Analytical Buddhism: The Two-tiered Illusion of Self       by      Miri Albahari

This is one incredible book.  Could never have imagined the patterns involved 
in constructing a self...  
 

Review
'This is an extraordinary book. It pursues Buddhist thought as a live 
philosophy, not as an already set belief system. By developing insights from 
the Buddhist tradition with the analytic tools of modern philosophy, Albahari 
produces an account of self and self-awareness that is at once continuous with 
mainstream philosophy of mind and refreshingly original. The result is a novel 
brand of eliminativism about the self, one that is phenomenologically rather 
than scientifically inspired.' - Uriah Kriegel, Assistant Professor, Department 
of Philosophy, University of Arizona, US

Product Description
We spend our lives protecting an elusive self - but does the self actually 
exist?

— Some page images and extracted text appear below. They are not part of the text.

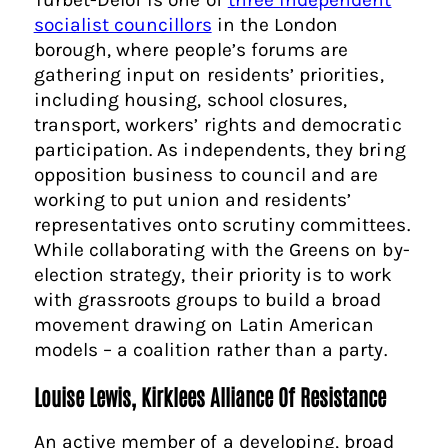
socialist councillors
in the London
borough, where people’s forums are
gathering input on residents’ priorities,
including housing, school closures,
transport, workers’ rights and democratic
participation. As independents, they bring
opposition business to council and are
working to put union and residents’
representatives onto scrutiny committees.
While collaborating with the Greens on by-
election strategy, their priority is to work
with grassroots groups to build a broad
movement drawing on Latin American
models – a coalition rather than a party.
Louise Lewis, Kirklees Alliance Of Resistance
An active member of a developing, broad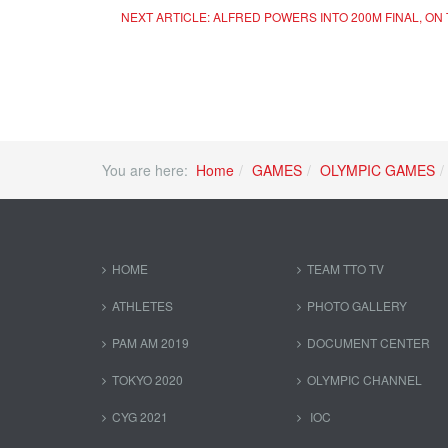
NEXT ARTICLE: ALFRED POWERS INTO 200M FINAL, O
You are here:
Home
GAMES
OLYMPIC GAMES
HOME
TEAM TTO TV
ATHLETES
PHOTO GALLERY
PAM AM 2019
DOCUMENT CENTER
TOKYO 2020
OLYMPIC CHANNEL
CYG 2021
IOC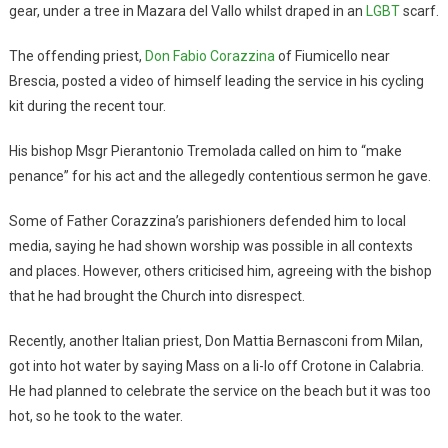
gear, under a tree in Mazara del Vallo whilst draped in an
LGBT
scarf.
The offending priest,
Don Fabio Corazzina
of Fiumicello near
Brescia, posted a video of himself leading the service in his cycling
kit during the recent tour.
His bishop Msgr Pierantonio Tremolada called on him to “make
penance” for his act and the allegedly contentious sermon he gave.
Some of Father Corazzina’s parishioners defended him to local
media, saying he had shown worship was possible in all contexts
and places. However, others criticised him, agreeing with the bishop
that he had brought the Church into disrespect.
Recently, another Italian priest, Don Mattia Bernasconi from Milan,
got into hot water by saying Mass on a li-lo off Crotone in Calabria.
He had planned to celebrate the service on the beach but it was too
hot, so he took to the water.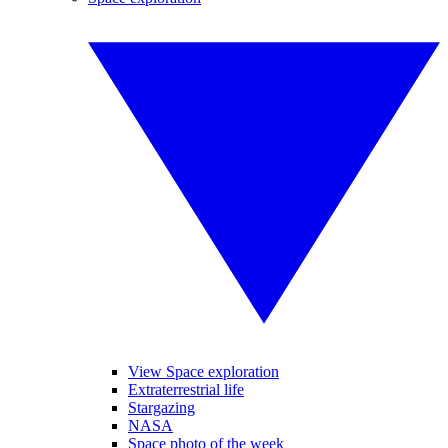
View Space exploration
Extraterrestrial life
Stargazing
NASA
Space photo of the week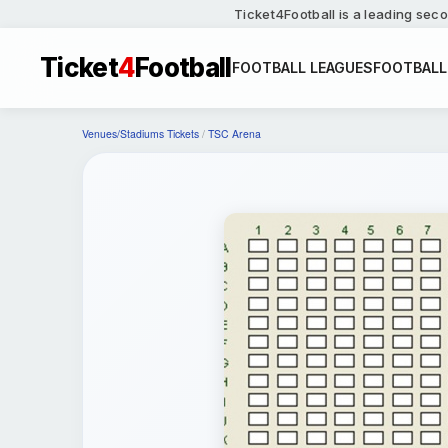
Ticket4Football is a leading seco
Ticket
4
Football
FOOTBALL LEAGUES
FOOTBALL
Venues/Stadiums Tickets
/
TSC Arena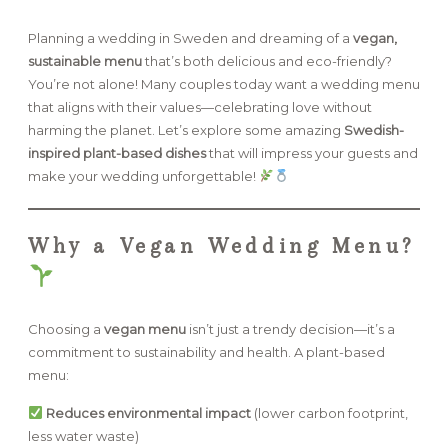
Planning a wedding in Sweden and dreaming of a
vegan,
FAQ
sustainable menu
that’s both delicious and eco-friendly?
You’re not alone! Many couples today want a wedding menu
that aligns with their values—celebrating love without
GET IN TOUCH
harming the planet. Let’s explore some amazing
Swedish-
inspired plant-based dishes
that will impress your guests and
make your wedding unforgettable!
Why a Vegan Wedding Menu?
Choosing a
vegan menu
isn’t just a trendy decision—it’s a
commitment to sustainability and health. A plant-based
menu:
Reduces environmental impact
(lower carbon footprint,
less water waste)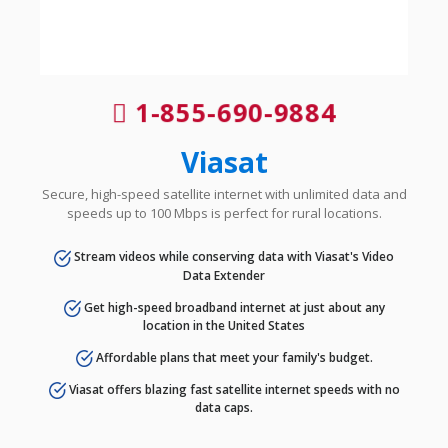
1-855-690-9884
Viasat
Secure, high-speed satellite internet with unlimited data and
speeds up to 100 Mbps is perfect for rural locations.
Stream videos while conserving data with Viasat's Video
Data Extender
Get high-speed broadband internet at just about any
location in the United States
Affordable plans that meet your family's budget.
Viasat offers blazing fast satellite internet speeds with no
data caps.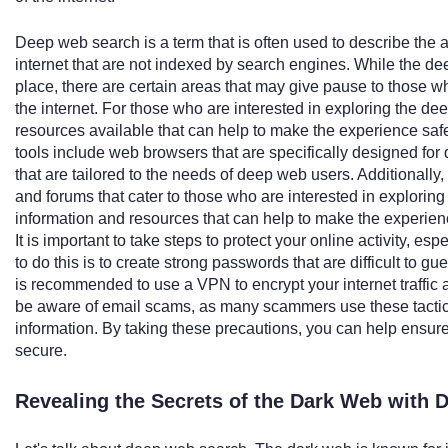
Deep web search is a term that is often used to describe the a
internet that are not indexed by search engines. While the de
place, there are certain areas that may give pause to those who
the internet. For those who are interested in exploring the de
resources available that can help to make the experience sa
tools include web browsers that are specifically designed fo
that are tailored to the needs of deep web users. Additionally
and forums that cater to those who are interested in explorin
information and resources that can help to make the experie
It is important to take steps to protect your online activity,
to do this is to create strong passwords that are difficult to gu
is recommended to use a VPN to encrypt your internet traffic and
be aware of email scams, as many scammers use these tactics 
information. By taking these precautions, you can help ensure
secure.
Revealing the Secrets of the Dark Web with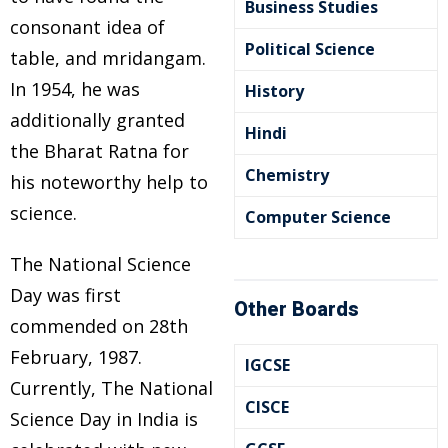
Business Studies
consonant idea of
Political Science
table, and mridangam.
In 1954, he was
History
additionally granted
Hindi
the Bharat Ratna for
Chemistry
his noteworthy help to
science.
Computer Science
The National Science
Day was first
Other Boards
commended on 28th
February, 1987.
IGCSE
Currently, The National
CISCE
Science Day in India is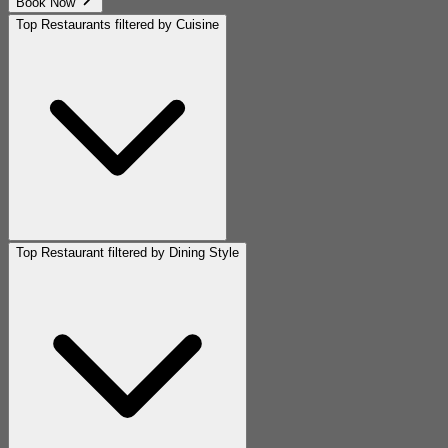
Book Now
Top Restaurants filtered by Cuisine
Top Restaurant filtered by Dining Style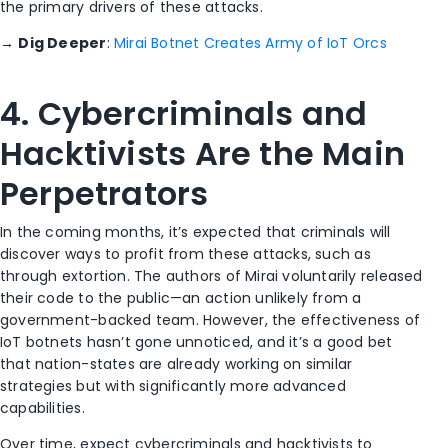
the primary drivers of these attacks.
→
Dig Deeper
:
Mirai Botnet Creates Army of IoT Orcs
4. Cybercriminals and
Hacktivists Are the Main
Perpetrators
In the coming months, it’s expected that criminals will
discover ways to profit from these attacks, such as
through extortion. The authors of Mirai voluntarily released
their code to the public—an action unlikely from a
government-backed team. However, the effectiveness of
IoT botnets hasn’t gone unnoticed, and it’s a good bet
that nation-states are already working on similar
strategies but with significantly more advanced
capabilities.
Over time, expect cybercriminals and hacktivists to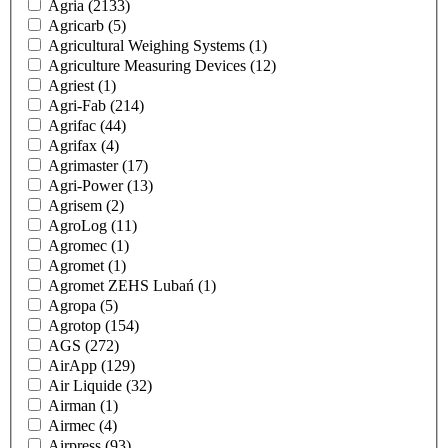
Agria
(2133)
Agricarb
(5)
Agricultural Weighing Systems
(1)
Agriculture Measuring Devices
(12)
Agriest
(1)
Agri-Fab
(214)
Agrifac
(44)
Agrifax
(4)
Agrimaster
(17)
Agri-Power
(13)
Agrisem
(2)
AgroLog
(11)
Agromec
(1)
Agromet
(1)
Agromet ZEHS Lubań
(1)
Agropa
(5)
Agrotop
(154)
AGS
(272)
AirApp
(129)
Air Liquide
(32)
Airman
(1)
Airmec
(4)
Airpress
(93)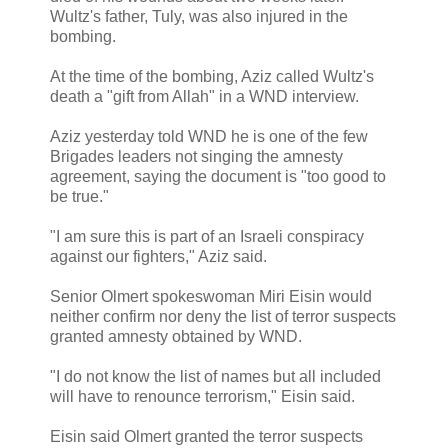
Wultz's father, Tuly, was also injured in the
bombing.
At the time of the bombing, Aziz called Wultz's
death a "gift from Allah" in a WND interview.
Aziz yesterday told WND he is one of the few
Brigades leaders not singing the amnesty
agreement, saying the document is "too good to
be true."
"I am sure this is part of an Israeli conspiracy
against our fighters," Aziz said.
Senior Olmert spokeswoman Miri Eisin would
neither confirm nor deny the list of terror suspects
granted amnesty obtained by WND.
"I do not know the list of names but all included
will have to renounce terrorism," Eisin said.
Eisin said Olmert granted the terror suspects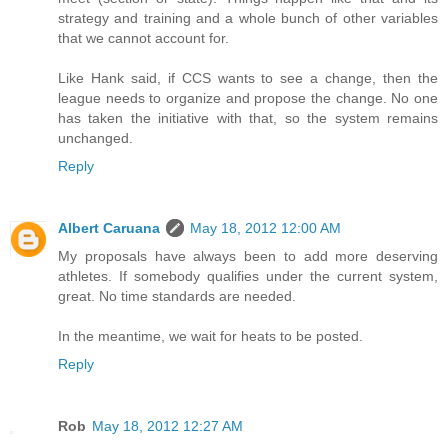
strategy and training and a whole bunch of other variables
that we cannot account for.
Like Hank said, if CCS wants to see a change, then the
league needs to organize and propose the change. No one
has taken the initiative with that, so the system remains
unchanged.
Reply
Albert Caruana
May 18, 2012 12:00 AM
My proposals have always been to add more deserving
athletes. If somebody qualifies under the current system,
great. No time standards are needed.
In the meantime, we wait for heats to be posted.
Reply
Rob
May 18, 2012 12:27 AM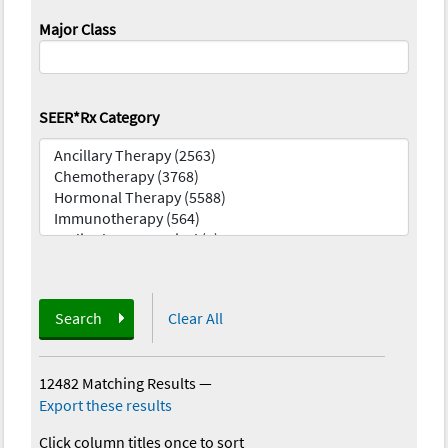
Major Class
SEER*Rx Category
Search
Clear All
12482 Matching Results
—
Export these results
Click column titles once to sort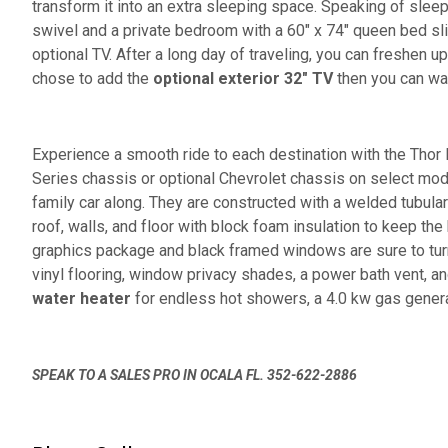
transform it into an extra sleeping space. Speaking of slee
swivel and a private bedroom with a 60" x 74" queen bed sl
optional TV. After a long day of traveling, you can freshen u
chose to add the
optional exterior 32" TV
then you can wat
Experience a smooth ride to each destination with the Tho
Series chassis or optional Chevrolet chassis on select mo
family car along. They are constructed with a welded tubula
roof, walls, and floor with block foam insulation to keep the
graphics package and black framed windows are sure to turn
vinyl flooring, window privacy shades, a power bath vent, a
water heater
for endless hot showers, a 4.0 kw gas generat
SPEAK TO A SALES PRO IN OCALA FL. 352-622-2886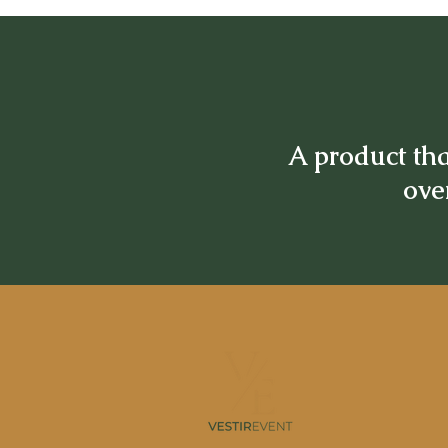
A product tha
over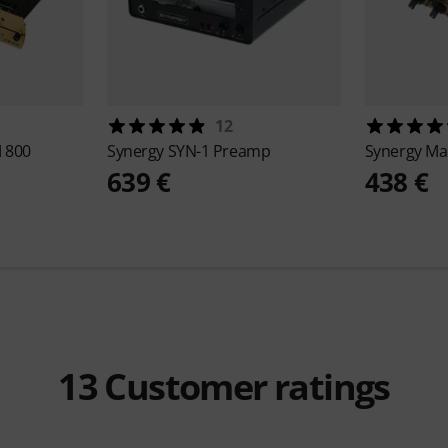
12
M 800
Synergy
SYN-1 Preamp
Synergy
Ma
639 €
438 €
13
Customer ratings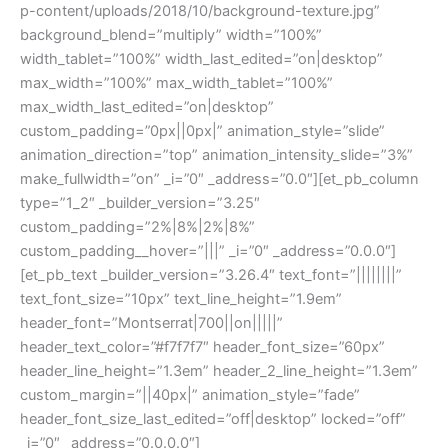
p-content/uploads/2018/10/background-texture.jpg”
background_blend=”multiply” width=”100%”
width_tablet=”100%” width_last_edited=”on|desktop”
max_width=”100%” max_width_tablet=”100%”
max_width_last_edited=”on|desktop”
custom_padding=”0px||0px|” animation_style=”slide”
animation_direction=”top” animation_intensity_slide=”3%”
make_fullwidth=”on” _i=”0″ _address=”0.0″][et_pb_column
type=”1_2″ _builder_version=”3.25″
custom_padding=”2%|8%|2%|8%”
custom_padding__hover=”|||” _i=”0″ _address=”0.0.0″]
[et_pb_text _builder_version=”3.26.4″ text_font=”||||||||”
text_font_size=”10px” text_line_height=”1.9em”
header_font=”Montserrat|700||on|||||”
header_text_color=”#f7f7f7″ header_font_size=”60px”
header_line_height=”1.3em” header_2_line_height=”1.3em”
custom_margin=”||40px|” animation_style=”fade”
header_font_size_last_edited=”off|desktop” locked=”off”
_i=”0″ _address=”0.0.0.0″]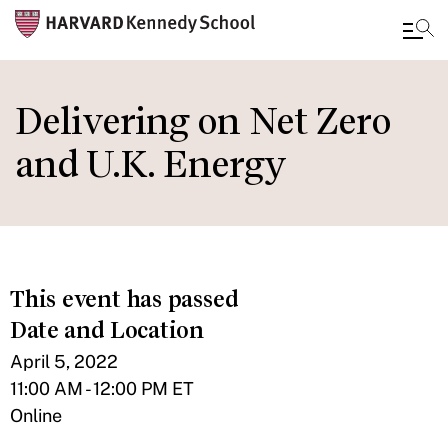
Skip
to
Delivering on Net Zero
main
and U.K. Energy
content
This event has passed
Date and Location
April 5, 2022
11:00 AM - 12:00 PM ET
Online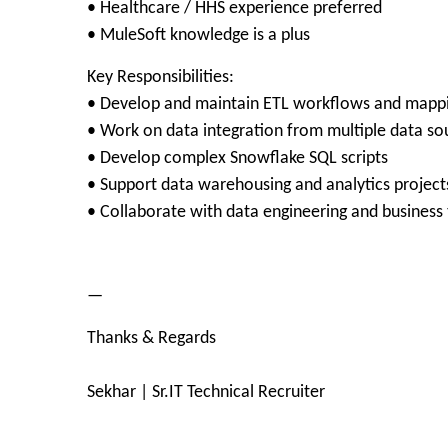
• Healthcare / HHS experience preferred
• MuleSoft knowledge is a plus
Key Responsibilities:
• Develop and maintain ETL workflows and mapp
• Work on data integration from multiple data so
• Develop complex Snowflake SQL scripts
• Support data warehousing and analytics project
• Collaborate with data engineering and business
—
Thanks & Regards
Sekhar | Sr.IT Technical Recruiter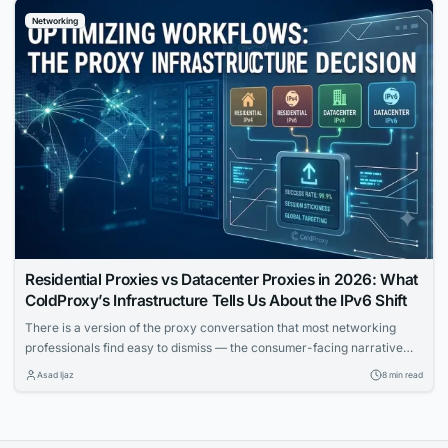
complex network problems into solved incidents.
Networking
Residential Proxies vs Datacenter Proxies in 2026: What
ColdProxy’s Infrastructure Tells Us About the IPv6 Shift
There is a version of the proxy conversation that most networking
professionals find easy to dismiss — the consumer-facing narrative
about anonymity, bypass tools, and surface-level privacy. That
Asad Ijaz
8 min read
conversation is real, but it is not the one that matters most to IT teams
building automated workflows, running geo-distributed monitoring
infrastructure, or trying to understand how...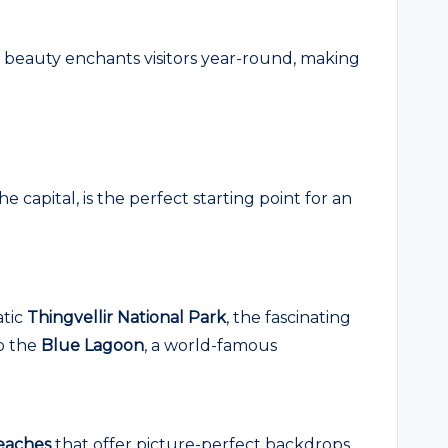
al beauty enchants visitors year-round, making
 capital, is the perfect starting point for an
atic
Thingvellir National Park
, the fascinating
to the
Blue Lagoon
, a world-famous
eaches
that offer picture-perfect backdrops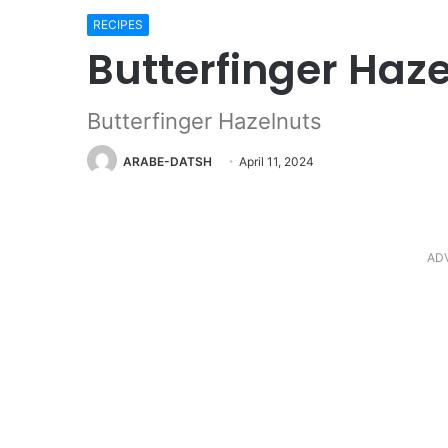
RECIPES
Butterfinger Haz
Butterfinger Hazelnuts
ARABE-DATSH
April 11, 2024
AD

Drawing on literature from Western philosophy, neuroscience and Buddhism 
(interpreted), the author argues that there is no self. The self - as unified 
owner and thinker of thoughts - is an illusion created by two tiers. A tier of 
naturally unified consciousness (notably absent in standard bundle-theory 
accounts) merges with a tier of desire-driven thoughts and emotions to yield 
the impression of a self. So while the self, if real, would think up the 
thoughts, the thoughts, in reality, think up the self.